Reproduce each of the following items exactly, with nothing altered or omitted.

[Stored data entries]
——————

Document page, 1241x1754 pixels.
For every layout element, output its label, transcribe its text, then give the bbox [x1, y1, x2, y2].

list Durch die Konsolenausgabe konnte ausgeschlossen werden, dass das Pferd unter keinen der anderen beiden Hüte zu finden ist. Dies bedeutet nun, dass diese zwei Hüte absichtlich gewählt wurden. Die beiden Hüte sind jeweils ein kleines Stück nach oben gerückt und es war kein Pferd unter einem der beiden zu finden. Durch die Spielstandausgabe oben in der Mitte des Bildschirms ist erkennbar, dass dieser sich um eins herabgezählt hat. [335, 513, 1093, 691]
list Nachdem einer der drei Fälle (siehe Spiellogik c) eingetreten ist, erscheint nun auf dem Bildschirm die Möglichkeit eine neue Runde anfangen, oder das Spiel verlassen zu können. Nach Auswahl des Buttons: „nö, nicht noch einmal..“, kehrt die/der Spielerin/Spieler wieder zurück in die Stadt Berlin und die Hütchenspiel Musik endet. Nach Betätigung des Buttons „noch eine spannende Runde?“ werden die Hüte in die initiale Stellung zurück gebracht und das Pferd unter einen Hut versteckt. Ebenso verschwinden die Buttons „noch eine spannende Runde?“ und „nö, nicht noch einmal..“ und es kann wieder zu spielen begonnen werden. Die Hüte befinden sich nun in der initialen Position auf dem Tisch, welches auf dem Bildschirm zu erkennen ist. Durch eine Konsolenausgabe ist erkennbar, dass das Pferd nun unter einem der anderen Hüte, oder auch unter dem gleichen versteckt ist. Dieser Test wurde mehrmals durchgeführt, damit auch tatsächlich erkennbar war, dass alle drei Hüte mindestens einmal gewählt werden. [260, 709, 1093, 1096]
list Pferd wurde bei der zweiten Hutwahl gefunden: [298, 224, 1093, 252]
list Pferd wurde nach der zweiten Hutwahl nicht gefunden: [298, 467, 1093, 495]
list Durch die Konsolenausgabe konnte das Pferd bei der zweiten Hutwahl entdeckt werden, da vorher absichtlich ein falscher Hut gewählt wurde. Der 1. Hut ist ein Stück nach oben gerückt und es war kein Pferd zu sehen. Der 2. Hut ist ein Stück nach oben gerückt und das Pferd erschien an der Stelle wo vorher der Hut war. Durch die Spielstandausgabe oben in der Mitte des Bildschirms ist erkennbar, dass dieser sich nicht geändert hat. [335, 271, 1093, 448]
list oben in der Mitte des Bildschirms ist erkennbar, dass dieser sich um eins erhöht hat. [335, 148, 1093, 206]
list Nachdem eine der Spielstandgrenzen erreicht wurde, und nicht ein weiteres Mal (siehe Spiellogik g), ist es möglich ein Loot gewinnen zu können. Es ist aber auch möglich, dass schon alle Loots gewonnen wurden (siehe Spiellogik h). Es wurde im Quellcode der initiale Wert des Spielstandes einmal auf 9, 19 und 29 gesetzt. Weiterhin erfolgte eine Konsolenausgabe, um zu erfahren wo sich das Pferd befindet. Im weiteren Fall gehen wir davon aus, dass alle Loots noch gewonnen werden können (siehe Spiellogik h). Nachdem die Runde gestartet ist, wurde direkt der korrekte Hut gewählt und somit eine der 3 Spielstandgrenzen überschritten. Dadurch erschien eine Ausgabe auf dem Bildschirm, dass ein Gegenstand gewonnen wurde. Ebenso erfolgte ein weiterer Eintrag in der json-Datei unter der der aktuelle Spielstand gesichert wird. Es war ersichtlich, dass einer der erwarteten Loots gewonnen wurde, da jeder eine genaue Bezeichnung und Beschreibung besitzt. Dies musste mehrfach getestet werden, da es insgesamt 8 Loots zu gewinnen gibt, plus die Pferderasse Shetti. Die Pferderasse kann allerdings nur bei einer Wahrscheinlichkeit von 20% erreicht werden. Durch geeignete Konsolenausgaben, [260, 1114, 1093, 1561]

——————

### SOLUTION TO THIS EXERCISE
Document page, 1241x1754 pixels.
For every layout element, output its label, transcribe its text, then give the bbox [x1, y1, x2, y2].

list Durch die Konsolenausgabe konnte ausgeschlossen werden, dass das Pferd unter keinen der anderen beiden Hüte zu finden ist. Dies bedeutet nun, dass diese zwei Hüte absichtlich gewählt wurden. Die beiden Hüte sind jeweils ein kleines Stück nach oben gerückt und es war kein Pferd unter einem der beiden zu finden. Durch die Spielstandausgabe oben in der Mitte des Bildschirms ist erkennbar, dass dieser sich um eins herabgezählt hat. [335, 513, 1093, 691]
list Nachdem einer der drei Fälle (siehe Spiellogik c) eingetreten ist, erscheint nun auf dem Bildschirm die Möglichkeit eine neue Runde anfangen, oder das Spiel verlassen zu können. Nach Auswahl des Buttons: „nö, nicht noch einmal..“, kehrt die/der Spielerin/Spieler wieder zurück in die Stadt Berlin und die Hütchenspiel Musik endet. Nach Betätigung des Buttons „noch eine spannende Runde?“ werden die Hüte in die initiale Stellung zurück gebracht und das Pferd unter einen Hut versteckt. Ebenso verschwinden die Buttons „noch eine spannende Runde?“ und „nö, nicht noch einmal..“ und es kann wieder zu spielen begonnen werden. Die Hüte befinden sich nun in der initialen Position auf dem Tisch, welches auf dem Bildschirm zu erkennen ist. Durch eine Konsolenausgabe ist erkennbar, dass das Pferd nun unter einem der anderen Hüte, oder auch unter dem gleichen versteckt ist. Dieser Test wurde mehrmals durchgeführt, damit auch tatsächlich erkennbar war, dass alle drei Hüte mindestens einmal gewählt werden. [260, 709, 1093, 1096]
list Pferd wurde bei der zweiten Hutwahl gefunden: [298, 224, 1093, 252]
list Pferd wurde nach der zweiten Hutwahl nicht gefunden: [298, 467, 1093, 495]
list Durch die Konsolenausgabe konnte das Pferd bei der zweiten Hutwahl entdeckt werden, da vorher absichtlich ein falscher Hut gewählt wurde. Der 1. Hut ist ein Stück nach oben gerückt und es war kein Pferd zu sehen. Der 2. Hut ist ein Stück nach oben gerückt und das Pferd erschien an der Stelle wo vorher der Hut war. Durch die Spielstandausgabe oben in der Mitte des Bildschirms ist erkennbar, dass dieser sich nicht geändert hat. [335, 271, 1093, 448]
list oben in der Mitte des Bildschirms ist erkennbar, dass dieser sich um eins erhöht hat. [335, 148, 1093, 206]
list Nachdem eine der Spielstandgrenzen erreicht wurde, und nicht ein weiteres Mal (siehe Spiellogik g), ist es möglich ein Loot gewinnen zu können. Es ist aber auch möglich, dass schon alle Loots gewonnen wurden (siehe Spiellogik h). Es wurde im Quellcode der initiale Wert des Spielstandes einmal auf 9, 19 und 29 gesetzt. Weiterhin erfolgte eine Konsolenausgabe, um zu erfahren wo sich das Pferd befindet. Im weiteren Fall gehen wir davon aus, dass alle Loots noch gewonnen werden können (siehe Spiellogik h). Nachdem die Runde gestartet ist, wurde direkt der korrekte Hut gewählt und somit eine der 3 Spielstandgrenzen überschritten. Dadurch erschien eine Ausgabe auf dem Bildschirm, dass ein Gegenstand gewonnen wurde. Ebenso erfolgte ein weiterer Eintrag in der json-Datei unter der der aktuelle Spielstand gesichert wird. Es war ersichtlich, dass einer der erwarteten Loots gewonnen wurde, da jeder eine genaue Bezeichnung und Beschreibung besitzt. Dies musste mehrfach getestet werden, da es insgesamt 8 Loots zu gewinnen gibt, plus die Pferderasse Shetti. Die Pferderasse kann allerdings nur bei einer Wahrscheinlichkeit von 20% erreicht werden. Durch geeignete Konsolenausgaben, [260, 1114, 1093, 1561]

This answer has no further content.